Under pressure from several governors, the federal government will allow states to use their own money to open national parks that are closed because of the shutdown.“Responding to the economic impacts that the park closures are having on many communities and local businesses, Secretary (Sally) Jewell will consider agreements with governors who indicate an interest and ability to fully fund National Park Service personnel to reopen national parks in their states,” Blake Androff, a spokesman for the U.S. Interior Department, said in a statement.
Governors in at least four states had asked the National Park Service to allow them to reopen national parks within their borders because of the impact closed parks were having on local businesses and communities.
That includes the governors of Arizona, Colorado, South Dakota and Utah, according to The Associated Press, which first broke the story that the Obama administration was going to let states pay to keep parks open.
Utah Gov. Gary Herbert called the development a “breakthrough” in a tweet posted Thursday.
But that might not mean visitors flocking to the Grand Canyon and Mount Rushmore tomorrow.
Tony Venhuizen, a spokesman for South Dakota Gov. Dennis Daugaard, called the federal government’s announcement a counter-offer to the governor’s proposal since the state had offered to pay for a “scaled-back” opening of Mount Rushmore, using state personnel.
In a conversation between Daugaard and Jewell on Thursday, the secretary indicated the federal government would be willing to let the state reopen Mount Rushmore, but the park had to be reopened entirely and using normal federal employees. The state would essentially have to pay the federal government in cash to cover the operating costs for running the park.
At the time of their conversation, Jewell did not have an estimate of the cost to the state, a key consideration.

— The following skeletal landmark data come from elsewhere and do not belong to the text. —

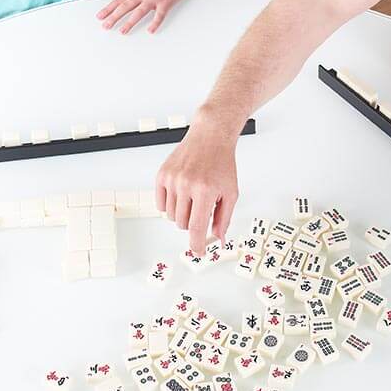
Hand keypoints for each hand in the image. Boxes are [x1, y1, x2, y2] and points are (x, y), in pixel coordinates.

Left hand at [96, 0, 196, 34]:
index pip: (119, 0)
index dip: (108, 9)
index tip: (100, 16)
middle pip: (125, 6)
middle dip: (114, 17)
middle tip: (105, 26)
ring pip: (139, 11)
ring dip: (130, 22)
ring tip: (123, 31)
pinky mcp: (166, 2)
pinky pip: (159, 15)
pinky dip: (154, 23)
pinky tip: (150, 31)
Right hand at [156, 118, 238, 253]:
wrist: (209, 137)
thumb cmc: (222, 164)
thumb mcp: (230, 193)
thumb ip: (224, 219)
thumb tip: (218, 240)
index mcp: (206, 191)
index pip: (197, 227)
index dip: (197, 244)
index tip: (197, 252)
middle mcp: (186, 184)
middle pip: (182, 224)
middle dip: (192, 223)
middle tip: (201, 208)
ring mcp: (172, 179)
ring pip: (170, 216)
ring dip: (181, 214)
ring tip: (192, 198)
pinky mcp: (161, 175)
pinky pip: (159, 204)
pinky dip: (169, 205)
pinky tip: (181, 194)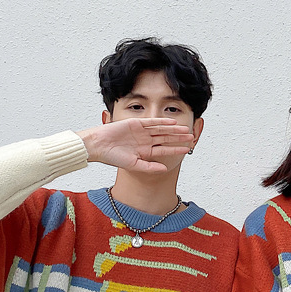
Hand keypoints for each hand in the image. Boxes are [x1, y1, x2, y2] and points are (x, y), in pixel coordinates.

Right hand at [76, 118, 194, 173]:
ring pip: (161, 129)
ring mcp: (141, 132)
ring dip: (173, 129)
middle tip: (191, 137)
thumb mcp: (134, 165)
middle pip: (165, 138)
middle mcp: (145, 141)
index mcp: (145, 152)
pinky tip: (172, 123)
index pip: (164, 150)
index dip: (176, 149)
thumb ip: (150, 167)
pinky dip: (162, 122)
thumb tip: (165, 169)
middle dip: (178, 138)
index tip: (188, 149)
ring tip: (185, 129)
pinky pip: (152, 122)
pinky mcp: (136, 123)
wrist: (99, 146)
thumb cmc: (113, 157)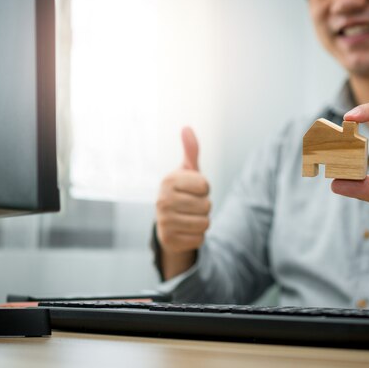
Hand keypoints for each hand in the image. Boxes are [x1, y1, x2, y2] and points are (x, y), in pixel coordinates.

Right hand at [156, 127, 210, 277]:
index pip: (205, 186)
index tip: (194, 189)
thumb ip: (191, 151)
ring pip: (205, 223)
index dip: (205, 188)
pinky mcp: (169, 240)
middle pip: (207, 206)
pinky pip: (200, 239)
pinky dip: (197, 236)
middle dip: (204, 206)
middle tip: (191, 205)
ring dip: (202, 221)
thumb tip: (187, 128)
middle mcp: (162, 201)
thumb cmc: (183, 191)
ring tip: (189, 217)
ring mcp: (163, 222)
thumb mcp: (188, 171)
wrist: (168, 220)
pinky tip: (186, 230)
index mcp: (168, 181)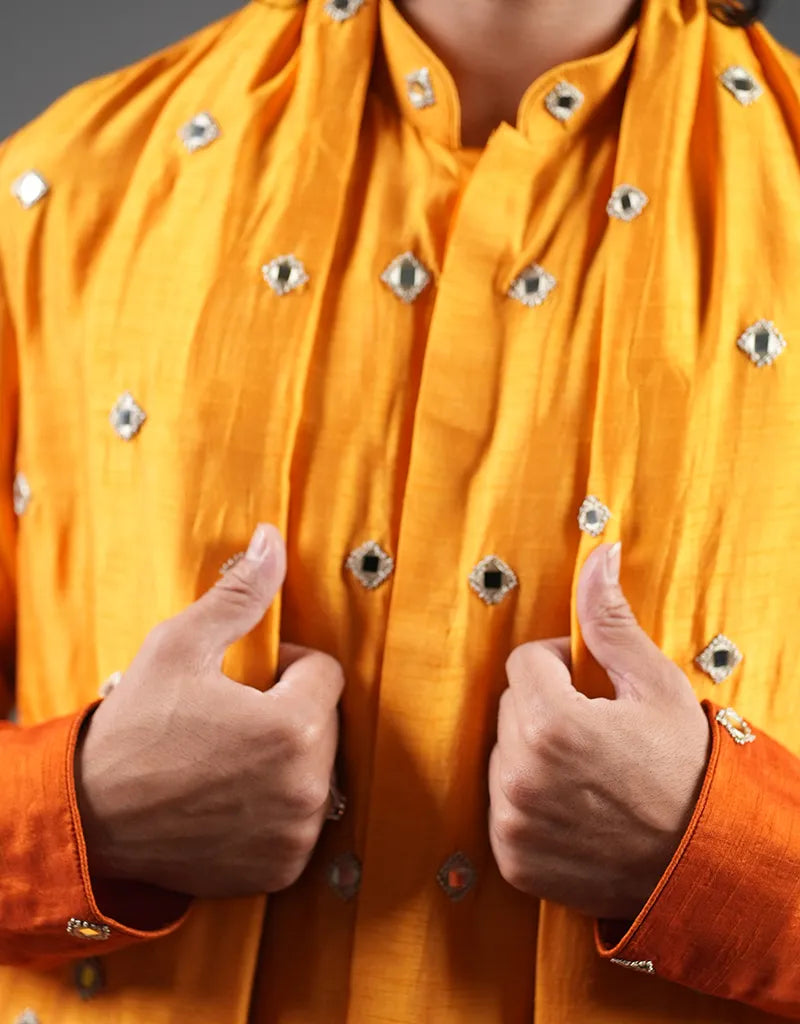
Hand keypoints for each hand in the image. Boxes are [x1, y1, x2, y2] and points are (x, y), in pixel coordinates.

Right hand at [75, 523, 344, 898]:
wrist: (87, 817)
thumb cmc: (132, 728)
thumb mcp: (179, 645)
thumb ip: (239, 594)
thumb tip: (271, 540)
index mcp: (292, 728)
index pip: (327, 673)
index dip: (287, 666)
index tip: (245, 679)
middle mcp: (306, 787)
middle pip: (326, 722)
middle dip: (289, 710)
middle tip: (232, 716)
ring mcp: (295, 834)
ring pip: (315, 768)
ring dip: (285, 757)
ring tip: (228, 755)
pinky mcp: (282, 868)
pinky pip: (300, 817)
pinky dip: (276, 804)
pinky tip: (230, 795)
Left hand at [488, 542, 710, 920]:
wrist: (707, 861)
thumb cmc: (687, 767)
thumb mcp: (656, 684)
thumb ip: (610, 620)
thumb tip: (597, 554)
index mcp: (550, 723)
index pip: (525, 661)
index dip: (562, 666)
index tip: (596, 689)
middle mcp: (520, 774)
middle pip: (511, 708)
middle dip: (547, 708)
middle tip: (598, 732)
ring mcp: (513, 822)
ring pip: (505, 756)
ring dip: (535, 755)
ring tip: (589, 772)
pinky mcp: (514, 859)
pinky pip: (504, 807)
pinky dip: (531, 804)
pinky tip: (575, 807)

Daugaard is “very pleased that the National Park Service is changing its approach and is now willing to try and work with states to find ways to work through the shutdown and reopen some of these facilities,” Venhuizen said. “But until we have the details from them about how their proposal would work, most importantly the cost to the state, it really is impossible for him to evaluate it, one way or the other.”
Kristen Brengel, director of legislative affairs at the National Parks Conservation Association, said while it’s great that the federal government made the offer, “not every state is going to be able to afford to do this.”
As Stateline reported earlier, visitors spend about $76 million a day in communities near national parks.